On the other hand, what if we were predicting returns from today until days after AGNCP’s first floating-rate ex-dividend date (late June 2025, because the share begins floating in April 2025)? Then I think AGNCP would have a modest edge using today’s starting prices.
This is a particularly strange situation. Most of the time the market is materially overvaluing shares that float sooner. In this one case, AGNCO vs AGNCP, it is only slightly overvaluing AGNCO (based on future projected cash flows). Going from AGNCP to AGNCO (with a $.91 spread) should be a losing trade if someone was planning to hold for 17 months and then dump the shares. But if that spread tightens (smaller price gap), that could encourage me to pull the trigger. If I did that, I’d be watching for opportunities to swap back. Why bother with all of that? Because if we do it right we can walk away with 1% to 1.5% more shares of AGNCP than we had when we started.
Is that worth it? It depends on the individual investor. I have 2,474 shares. That’s worth about $58 grand. Getting an extra 1% increase would be worth about $580. It’s not life-changing, but it beats a poke in the eye.
One simple way to look at the valuation of the share is just to look at the share prices over time. This ignores the ex-dividend date, but they go ex-dividend on the same date and the amount is similar enough in this case.
As you can see, AGNCO’s share price is almost always higher than AGNCP’s share price:
That’s nice, but you have to look at the gap to estimate when the gap is bigger or smaller than normal.
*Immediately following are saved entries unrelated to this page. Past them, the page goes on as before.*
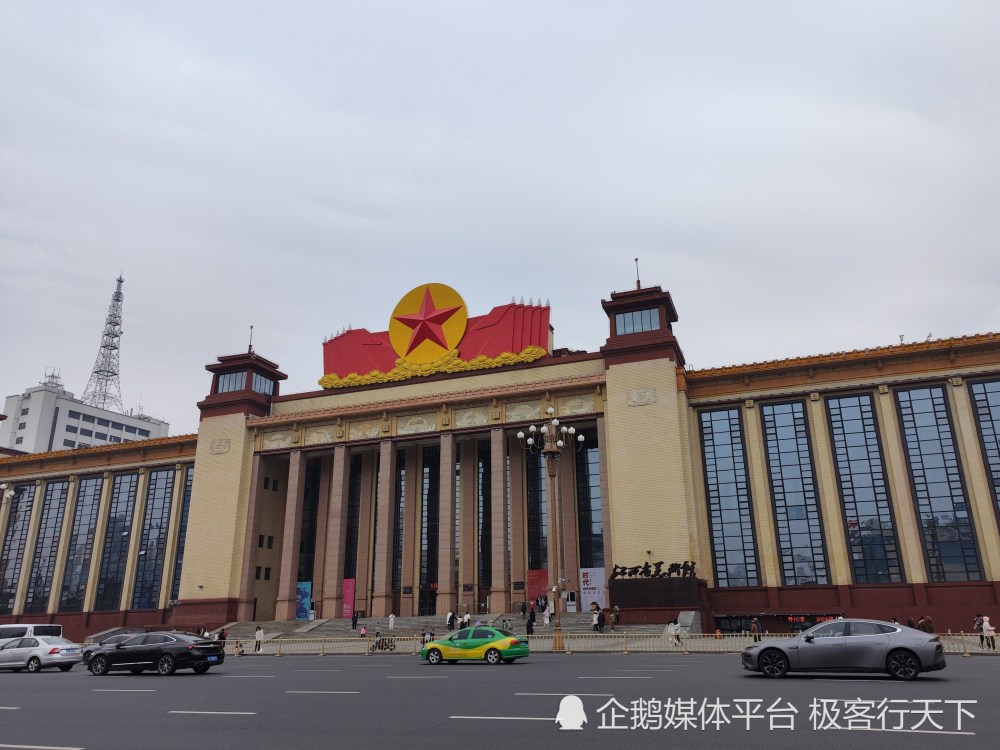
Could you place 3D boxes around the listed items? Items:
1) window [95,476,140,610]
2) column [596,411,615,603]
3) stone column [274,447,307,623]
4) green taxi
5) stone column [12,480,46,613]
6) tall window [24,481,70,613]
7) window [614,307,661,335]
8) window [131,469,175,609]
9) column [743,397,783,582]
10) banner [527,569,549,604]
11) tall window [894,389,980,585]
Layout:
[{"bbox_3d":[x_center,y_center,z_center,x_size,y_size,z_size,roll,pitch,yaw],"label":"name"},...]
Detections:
[{"bbox_3d":[-49.576,21.140,89.618,4.100,17.684,0.300,-7,-20,18],"label":"window"},{"bbox_3d":[10.431,13.127,67.591,1.200,18.271,1.300,-7,-20,18],"label":"column"},{"bbox_3d":[-23.366,17.889,78.205,1.450,18.569,1.450,-7,-20,18],"label":"stone column"},{"bbox_3d":[-1.104,12.018,30.893,4.500,1.470,1.760,-7,-20,18],"label":"green taxi"},{"bbox_3d":[-66.217,24.210,97.795,1.150,18.235,0.800,-8,-20,19],"label":"stone column"},{"bbox_3d":[-62.446,23.640,95.650,4.238,17.724,0.300,-7,-20,18],"label":"tall window"},{"bbox_3d":[14.740,-5.608,73.930,4.619,2.472,0.250,-8,-20,19],"label":"window"},{"bbox_3d":[-44.811,21.003,90.040,4.291,17.862,0.300,-7,-20,18],"label":"window"},{"bbox_3d":[24.903,11.113,66.031,1.900,17.310,1.000,-7,-20,18],"label":"column"},{"bbox_3d":[4.337,23.473,75.920,2.518,4.075,0.120,-8,-20,19],"label":"banner"},{"bbox_3d":[39.372,9.431,62.462,4.169,17.556,0.300,-8,-20,19],"label":"tall window"}]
We can simplify it by doing a chart that uses AGNCO’s share price and subtracting AGNCP’s share price.
That makes it pretty simple. When the line gets low on this chart, investors want to move from AGNCP to AGNCO. If you can upgrade for $.60, that would be a great deal.
When the line gets high, investors want to move from AGNCO to AGNCP. If someone will give you $1.40 to drop from AGNCO to AGNCP, that’s another great deal.
That’s about as easy as it can get. Can you tell when the line is high or low? Congratulations, you can use this technique!
Note: Box locations are approximate.
This is one of the techniques I really like using to double-check ideas about swapping between shares. It helps me to quickly evaluate whether the current spread is unusual or not.
There is one important disclosure though. Once AGNCO starts floating (which should mean a much bigger dividend), the gap should fall with each ex-dividend date.
Much of the difference in value for the shares is simply that AGNCO floats earlier. The other part is that AGNCO has a bigger floating spread.
Conclusion
Thanks for reading. I hope you find the ideas in this article helpful as you navigate the markets.